*** EXERCISE INPUTS Section Begins ***
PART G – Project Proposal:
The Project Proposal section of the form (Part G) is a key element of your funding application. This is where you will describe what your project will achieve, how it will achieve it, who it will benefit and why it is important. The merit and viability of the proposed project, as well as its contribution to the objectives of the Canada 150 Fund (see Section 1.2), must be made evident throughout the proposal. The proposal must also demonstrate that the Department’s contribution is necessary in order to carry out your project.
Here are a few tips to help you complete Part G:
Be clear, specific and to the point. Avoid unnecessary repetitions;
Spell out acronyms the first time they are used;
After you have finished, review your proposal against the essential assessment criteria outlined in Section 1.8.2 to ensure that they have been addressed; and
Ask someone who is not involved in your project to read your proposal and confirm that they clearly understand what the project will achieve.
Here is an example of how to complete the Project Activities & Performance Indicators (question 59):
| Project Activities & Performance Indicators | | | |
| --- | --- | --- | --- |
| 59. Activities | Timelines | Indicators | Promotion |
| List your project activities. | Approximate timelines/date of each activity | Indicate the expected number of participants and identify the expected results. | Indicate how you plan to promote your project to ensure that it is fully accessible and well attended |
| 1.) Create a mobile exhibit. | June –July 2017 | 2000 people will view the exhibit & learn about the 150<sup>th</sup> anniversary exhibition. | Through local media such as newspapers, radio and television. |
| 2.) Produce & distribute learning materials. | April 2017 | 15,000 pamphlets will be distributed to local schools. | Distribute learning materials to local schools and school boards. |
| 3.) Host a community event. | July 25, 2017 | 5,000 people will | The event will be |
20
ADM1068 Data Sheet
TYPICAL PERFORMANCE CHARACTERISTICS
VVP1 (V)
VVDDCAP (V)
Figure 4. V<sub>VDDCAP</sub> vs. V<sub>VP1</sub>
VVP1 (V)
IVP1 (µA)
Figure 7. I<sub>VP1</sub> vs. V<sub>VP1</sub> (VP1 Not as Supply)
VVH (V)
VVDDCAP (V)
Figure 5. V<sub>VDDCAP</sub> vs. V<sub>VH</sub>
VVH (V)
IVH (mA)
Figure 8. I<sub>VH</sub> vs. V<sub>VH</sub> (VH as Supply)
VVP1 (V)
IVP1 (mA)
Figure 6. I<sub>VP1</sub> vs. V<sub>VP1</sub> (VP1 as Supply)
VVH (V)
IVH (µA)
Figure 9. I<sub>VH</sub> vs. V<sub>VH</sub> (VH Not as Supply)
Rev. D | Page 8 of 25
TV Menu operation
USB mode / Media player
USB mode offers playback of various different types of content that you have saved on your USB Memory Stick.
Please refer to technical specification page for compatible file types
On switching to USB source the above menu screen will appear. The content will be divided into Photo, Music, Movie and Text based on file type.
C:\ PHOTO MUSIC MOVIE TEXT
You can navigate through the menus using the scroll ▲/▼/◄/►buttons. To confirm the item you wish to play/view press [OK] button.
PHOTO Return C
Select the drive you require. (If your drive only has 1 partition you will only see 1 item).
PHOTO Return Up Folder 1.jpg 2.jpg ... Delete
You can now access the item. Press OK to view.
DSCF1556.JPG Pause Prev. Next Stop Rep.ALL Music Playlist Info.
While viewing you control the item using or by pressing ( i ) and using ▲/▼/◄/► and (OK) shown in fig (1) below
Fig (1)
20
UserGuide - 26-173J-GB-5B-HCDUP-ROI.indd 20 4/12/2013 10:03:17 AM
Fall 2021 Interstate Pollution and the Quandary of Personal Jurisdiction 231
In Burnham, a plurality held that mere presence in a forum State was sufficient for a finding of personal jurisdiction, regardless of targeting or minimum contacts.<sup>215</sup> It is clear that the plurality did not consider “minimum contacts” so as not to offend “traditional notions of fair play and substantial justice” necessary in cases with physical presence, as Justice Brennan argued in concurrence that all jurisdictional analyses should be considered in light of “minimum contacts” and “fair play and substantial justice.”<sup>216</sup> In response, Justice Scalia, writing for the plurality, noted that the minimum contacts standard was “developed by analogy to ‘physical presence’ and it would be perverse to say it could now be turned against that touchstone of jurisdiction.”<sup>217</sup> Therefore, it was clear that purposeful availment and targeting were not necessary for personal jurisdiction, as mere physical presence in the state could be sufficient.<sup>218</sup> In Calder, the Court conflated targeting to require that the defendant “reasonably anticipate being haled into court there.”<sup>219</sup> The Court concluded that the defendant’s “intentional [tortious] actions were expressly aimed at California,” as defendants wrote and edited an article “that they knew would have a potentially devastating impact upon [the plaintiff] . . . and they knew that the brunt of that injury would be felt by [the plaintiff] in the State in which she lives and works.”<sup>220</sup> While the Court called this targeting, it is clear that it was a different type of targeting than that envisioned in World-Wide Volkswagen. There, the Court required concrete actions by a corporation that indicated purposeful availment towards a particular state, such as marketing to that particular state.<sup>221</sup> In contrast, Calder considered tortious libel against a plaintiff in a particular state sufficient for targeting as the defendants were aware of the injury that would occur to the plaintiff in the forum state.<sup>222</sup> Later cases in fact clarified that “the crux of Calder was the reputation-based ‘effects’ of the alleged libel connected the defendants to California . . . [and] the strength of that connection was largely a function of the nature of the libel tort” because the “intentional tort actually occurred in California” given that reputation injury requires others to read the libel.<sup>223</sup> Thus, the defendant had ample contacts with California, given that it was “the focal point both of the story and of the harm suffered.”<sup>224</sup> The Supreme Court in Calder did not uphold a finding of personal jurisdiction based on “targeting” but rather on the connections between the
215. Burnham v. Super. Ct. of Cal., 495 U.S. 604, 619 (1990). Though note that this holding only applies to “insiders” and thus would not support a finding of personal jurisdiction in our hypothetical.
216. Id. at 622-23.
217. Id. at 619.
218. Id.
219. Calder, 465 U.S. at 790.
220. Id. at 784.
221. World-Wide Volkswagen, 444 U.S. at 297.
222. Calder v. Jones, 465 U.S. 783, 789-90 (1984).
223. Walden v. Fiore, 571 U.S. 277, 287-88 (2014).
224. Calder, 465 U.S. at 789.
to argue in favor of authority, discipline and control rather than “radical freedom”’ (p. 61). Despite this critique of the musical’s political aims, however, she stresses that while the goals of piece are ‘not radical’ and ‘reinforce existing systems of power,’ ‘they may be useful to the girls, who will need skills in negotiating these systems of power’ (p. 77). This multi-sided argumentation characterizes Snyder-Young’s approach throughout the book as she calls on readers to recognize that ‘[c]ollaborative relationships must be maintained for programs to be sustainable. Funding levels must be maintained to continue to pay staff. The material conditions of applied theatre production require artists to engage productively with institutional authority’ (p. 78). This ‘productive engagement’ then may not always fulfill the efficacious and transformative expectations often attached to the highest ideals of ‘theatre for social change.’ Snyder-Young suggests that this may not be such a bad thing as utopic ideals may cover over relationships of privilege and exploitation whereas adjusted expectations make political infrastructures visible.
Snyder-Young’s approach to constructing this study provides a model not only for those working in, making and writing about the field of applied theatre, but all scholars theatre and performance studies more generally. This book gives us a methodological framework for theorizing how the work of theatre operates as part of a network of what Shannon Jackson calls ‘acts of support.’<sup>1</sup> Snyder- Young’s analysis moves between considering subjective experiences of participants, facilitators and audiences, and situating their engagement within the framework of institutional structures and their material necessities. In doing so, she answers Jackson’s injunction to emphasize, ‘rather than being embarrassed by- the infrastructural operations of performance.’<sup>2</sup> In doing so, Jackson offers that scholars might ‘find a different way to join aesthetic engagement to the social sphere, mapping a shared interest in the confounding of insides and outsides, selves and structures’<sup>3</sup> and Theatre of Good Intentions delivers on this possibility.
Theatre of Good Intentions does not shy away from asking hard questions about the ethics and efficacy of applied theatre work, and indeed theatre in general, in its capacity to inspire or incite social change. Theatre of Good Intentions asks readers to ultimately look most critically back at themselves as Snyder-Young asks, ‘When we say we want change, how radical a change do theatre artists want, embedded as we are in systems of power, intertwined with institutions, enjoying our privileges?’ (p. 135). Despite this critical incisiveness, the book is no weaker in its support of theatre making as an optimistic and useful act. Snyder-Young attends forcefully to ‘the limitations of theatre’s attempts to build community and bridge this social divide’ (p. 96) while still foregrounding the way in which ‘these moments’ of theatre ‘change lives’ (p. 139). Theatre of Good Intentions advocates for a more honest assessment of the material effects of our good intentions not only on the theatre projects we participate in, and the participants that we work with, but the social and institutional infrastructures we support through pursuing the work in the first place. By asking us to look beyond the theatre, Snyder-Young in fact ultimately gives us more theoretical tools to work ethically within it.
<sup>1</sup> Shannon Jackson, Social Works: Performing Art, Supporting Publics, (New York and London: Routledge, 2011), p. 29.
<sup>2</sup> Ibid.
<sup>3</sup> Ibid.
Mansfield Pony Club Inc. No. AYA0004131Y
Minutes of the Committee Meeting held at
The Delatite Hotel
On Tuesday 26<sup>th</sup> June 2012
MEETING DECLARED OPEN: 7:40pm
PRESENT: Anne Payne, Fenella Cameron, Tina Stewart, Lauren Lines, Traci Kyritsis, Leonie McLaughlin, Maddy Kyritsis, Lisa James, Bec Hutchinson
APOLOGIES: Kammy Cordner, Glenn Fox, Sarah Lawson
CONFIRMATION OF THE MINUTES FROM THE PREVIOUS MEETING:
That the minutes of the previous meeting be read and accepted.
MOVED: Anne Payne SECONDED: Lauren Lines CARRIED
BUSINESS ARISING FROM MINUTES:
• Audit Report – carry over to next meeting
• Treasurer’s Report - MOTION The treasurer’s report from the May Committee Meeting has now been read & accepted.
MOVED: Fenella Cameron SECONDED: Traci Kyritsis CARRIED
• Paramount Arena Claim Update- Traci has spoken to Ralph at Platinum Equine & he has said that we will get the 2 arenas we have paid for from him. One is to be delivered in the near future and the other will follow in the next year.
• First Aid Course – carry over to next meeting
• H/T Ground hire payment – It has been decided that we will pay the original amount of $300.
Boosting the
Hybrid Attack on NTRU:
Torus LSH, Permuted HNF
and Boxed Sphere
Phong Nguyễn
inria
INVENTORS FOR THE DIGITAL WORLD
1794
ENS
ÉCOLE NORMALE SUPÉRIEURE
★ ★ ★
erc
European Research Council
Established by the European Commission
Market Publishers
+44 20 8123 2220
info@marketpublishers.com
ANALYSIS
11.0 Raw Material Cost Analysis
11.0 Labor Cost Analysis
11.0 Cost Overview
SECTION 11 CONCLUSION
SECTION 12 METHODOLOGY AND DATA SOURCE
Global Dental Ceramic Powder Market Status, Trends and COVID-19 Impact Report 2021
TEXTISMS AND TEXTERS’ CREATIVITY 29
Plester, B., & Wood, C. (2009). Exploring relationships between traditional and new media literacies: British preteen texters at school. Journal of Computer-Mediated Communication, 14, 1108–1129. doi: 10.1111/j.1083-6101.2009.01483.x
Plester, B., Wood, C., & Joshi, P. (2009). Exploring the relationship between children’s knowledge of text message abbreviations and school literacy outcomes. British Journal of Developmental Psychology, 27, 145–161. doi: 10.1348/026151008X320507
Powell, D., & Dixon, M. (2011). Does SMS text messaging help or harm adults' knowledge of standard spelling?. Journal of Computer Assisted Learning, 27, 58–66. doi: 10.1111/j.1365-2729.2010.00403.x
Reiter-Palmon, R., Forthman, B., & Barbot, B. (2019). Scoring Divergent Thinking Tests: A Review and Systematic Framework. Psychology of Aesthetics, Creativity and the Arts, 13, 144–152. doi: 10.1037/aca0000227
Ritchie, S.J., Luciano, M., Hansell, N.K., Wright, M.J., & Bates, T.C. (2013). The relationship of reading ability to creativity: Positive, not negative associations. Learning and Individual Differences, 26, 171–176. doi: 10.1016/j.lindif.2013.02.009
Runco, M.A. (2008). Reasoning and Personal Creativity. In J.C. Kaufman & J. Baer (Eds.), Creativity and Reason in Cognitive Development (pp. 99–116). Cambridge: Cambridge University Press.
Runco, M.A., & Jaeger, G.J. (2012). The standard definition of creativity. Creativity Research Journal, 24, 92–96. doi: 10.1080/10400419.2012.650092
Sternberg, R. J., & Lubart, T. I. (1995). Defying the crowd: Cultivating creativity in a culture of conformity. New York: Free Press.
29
*** EXERCISE INPUTS Section Ends ***
WHAT NEEDS TO BE DONE
Using the data above, extract exactly the lines from the one that holds "You can now" to the one that holds "Fall 2021 Interstate", both ends included, and no others.

EXERCISE SOLUTION
You can now access the item. Press OK to view.
DSCF1556.JPG Pause Prev. Next Stop Rep.ALL Music Playlist Info.
While viewing you control the item using or by pressing ( i ) and using ▲/▼/◄/► and (OK) shown in fig (1) below
Fig (1)
20
UserGuide - 26-173J-GB-5B-HCDUP-ROI.indd 20 4/12/2013 10:03:17 AM
Fall 2021 Interstate Pollution and the Quandary of Personal Jurisdiction 231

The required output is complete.